Brief
Find each line in the records below that contains the word "Zdroj", and copy it out.

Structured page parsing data
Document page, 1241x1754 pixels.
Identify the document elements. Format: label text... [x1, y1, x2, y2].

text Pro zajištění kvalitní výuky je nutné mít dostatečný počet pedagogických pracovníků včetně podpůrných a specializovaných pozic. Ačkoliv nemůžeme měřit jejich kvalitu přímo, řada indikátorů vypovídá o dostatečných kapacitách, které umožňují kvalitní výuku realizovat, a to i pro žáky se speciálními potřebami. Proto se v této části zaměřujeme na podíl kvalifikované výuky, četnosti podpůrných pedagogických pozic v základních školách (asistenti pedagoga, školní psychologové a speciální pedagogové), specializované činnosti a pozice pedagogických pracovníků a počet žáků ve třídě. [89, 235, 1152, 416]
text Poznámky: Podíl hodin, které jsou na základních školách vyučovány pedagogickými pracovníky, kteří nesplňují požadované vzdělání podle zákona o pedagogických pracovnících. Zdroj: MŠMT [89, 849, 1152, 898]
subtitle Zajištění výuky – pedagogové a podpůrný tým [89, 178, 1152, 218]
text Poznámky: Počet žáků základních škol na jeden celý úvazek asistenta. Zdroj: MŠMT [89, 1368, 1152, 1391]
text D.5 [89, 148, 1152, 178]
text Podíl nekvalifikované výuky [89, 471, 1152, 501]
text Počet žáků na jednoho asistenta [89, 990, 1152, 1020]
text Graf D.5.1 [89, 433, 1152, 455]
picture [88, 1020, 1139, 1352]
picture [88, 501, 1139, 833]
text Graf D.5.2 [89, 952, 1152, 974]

Written response
text Poznámky: Podíl hodin, které jsou na základních školách vyučovány pedagogickými pracovníky, kteří nesplňují požadované vzdělání podle zákona o pedagogických pracovnících. Zdroj: MŠMT [89, 849, 1152, 898]
text Poznámky: Počet žáků základních škol na jeden celý úvazek asistenta. Zdroj: MŠMT [89, 1368, 1152, 1391]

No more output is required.